When I create a packet filter (eg for only tcp traffic) with
tcpdump -dd tcp
the packet filter output is
{ 0x28, 0, 0, 0x0000000c },
{ 0x15, 0, 2, 0x000086dd },
{ 0x30, 0, 0, 0x00000014 },
{ 0x15, 3, 4, 0x00000006 },
{ 0x15, 0, 3, 0x00000800 },
{ 0x30, 0, 0, 0x00000017 },
{ 0x15, 0, 1, 0x00000006 },
{ 0x6, 0, 0, 0x0000ffff },
{ 0x6, 0, 0, 0x00000000 },
But when I do the same programatically;
pcap_compile_nopcap(1500, DLT_EN10MB, &fcode, "tcp", 1, 0);
struct bpf_insn *insn = fcode.bf_insns;
for (i = 0; i < fcode.bf_len; ++insn, ++i)
{
printf("{ 0x%x, %d, %d, 0x%08x },\n",
insn->code, insn->jt, insn->jf, insn->k);
}
I get the following packet filter output:
{ 0x28, 0, 0, 0x0000000c },
{ 0x15, 0, 5, 0x000086dd },
{ 0x30, 0, 0, 0x00000014 },
{ 0x15, 6, 0, 0x00000006 },
{ 0x15, 0, 6, 0x0000002c },
{ 0x30, 0, 0, 0x00000036 },
{ 0x15, 3, 4, 0x00000006 },
{ 0x15, 0, 3, 0x00000800 },
{ 0x30, 0, 0, 0x00000017 },
{ 0x15, 0, 1, 0x00000006 },
{ 0x6, 0, 0, 0x000005dc },
{ 0x6, 0, 0, 0x00000000 },
Why are the two packet filters different?

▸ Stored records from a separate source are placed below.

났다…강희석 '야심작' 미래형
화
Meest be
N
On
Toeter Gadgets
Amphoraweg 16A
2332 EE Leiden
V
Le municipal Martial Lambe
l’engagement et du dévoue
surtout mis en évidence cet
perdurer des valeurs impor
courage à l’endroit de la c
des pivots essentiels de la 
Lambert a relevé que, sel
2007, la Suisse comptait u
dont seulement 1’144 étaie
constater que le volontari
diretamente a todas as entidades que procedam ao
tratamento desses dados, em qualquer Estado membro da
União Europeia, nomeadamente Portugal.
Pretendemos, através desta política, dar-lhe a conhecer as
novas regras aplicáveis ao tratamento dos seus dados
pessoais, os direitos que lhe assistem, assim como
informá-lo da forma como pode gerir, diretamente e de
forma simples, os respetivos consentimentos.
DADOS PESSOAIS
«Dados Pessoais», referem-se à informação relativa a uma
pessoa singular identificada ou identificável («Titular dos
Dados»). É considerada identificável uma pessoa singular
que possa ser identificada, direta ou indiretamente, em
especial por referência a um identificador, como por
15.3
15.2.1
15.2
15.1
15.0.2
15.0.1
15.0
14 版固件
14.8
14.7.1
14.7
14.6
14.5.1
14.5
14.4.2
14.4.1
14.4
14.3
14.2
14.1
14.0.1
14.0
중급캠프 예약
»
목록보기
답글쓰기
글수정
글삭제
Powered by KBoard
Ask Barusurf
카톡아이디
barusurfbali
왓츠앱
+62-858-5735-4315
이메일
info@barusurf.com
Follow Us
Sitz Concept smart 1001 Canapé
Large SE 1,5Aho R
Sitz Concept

Probably because the tcpdump on your system is built with an older version of libpcap than your program. The tcpdump on your system is probably using a libpcap without this change:
and your program is probably using a libpcap with that change. That change went into libpcap somewhere in the libpcap 1.3.x timeframe.